FFPE blocks were collected from the archives and were embedded between 2000 and 2016, with most (n = 9) embedded after 2009. Notably, from the two samples embedded before 2009, no RNA was successfully isolated from the FFPE block, indicating that isolating RNA from the FFPE tissue might not be possible in older blocks. From eight of the nine blocks embedded after 2009, RNA was successfully isolated, showing WT and/or aberrant RNA, and combined with the formalin fixation results from the cell lines, showed that formalin fixation possibly inhibited RNA degradation. With the analysis of the RNA from the FFPE tissues, the splicing effect of somatic variants that are only present in the tumour can be analysed. Furthermore, available material can be retrospectively analysed, without having to request RNA from leukocyte DNA, which is not always available.

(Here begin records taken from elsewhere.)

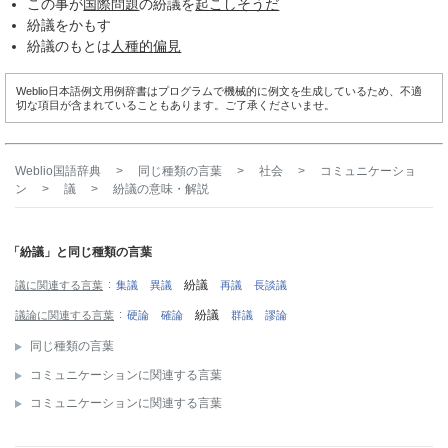
この事が
国際問題
の紛議を
起こしそうだ
紛議をかもす
紛議のもとは
人種的
偏見
Weblio日本語例文用例辞書はプログラムで機械的に例文を生成しているため、不適
切な項目が含まれていることもあります。ご了承くださいませ。
Weblio国語辞典
>
同じ種類の言葉
>
社会
>
コミュニケーショ
ン
>
議
>
紛議
の意味・解説
「紛議」と同じ種類の言葉
紛議
議に関連する言葉
集議
異議
再議
長談議
紛議
議論に関連する言葉
硬論
確論
群議
謬論
同じ種類の言葉
コミュニケーションに関連する言葉
コミュニケーションに関連する言葉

RNA analysis on total nucleic acid isolated from the FFPE tissue blocks is a valuable tool for fast and easy detection of aberrant splicing, offering additional support for the pathogenicity of a (predicted) splice variant. While the current study focuses on MMR, APC and BRCA1 gene variants, this method could be applied on splice variants in other genes as well. With this assay, we correctly showed the splice effect of six known splice site variants and showed the splice effect of three variants predicted to affect splicing. This assay can be used to analyse somatic variants found in the FFPE tumour tissue, with formalin fixation possibly inhibiting RNA degradation, and can be easily implemented in current molecular tumour diagnostics to help classify the high number of variants of uncertain significance currently found with high-throughput sequencing.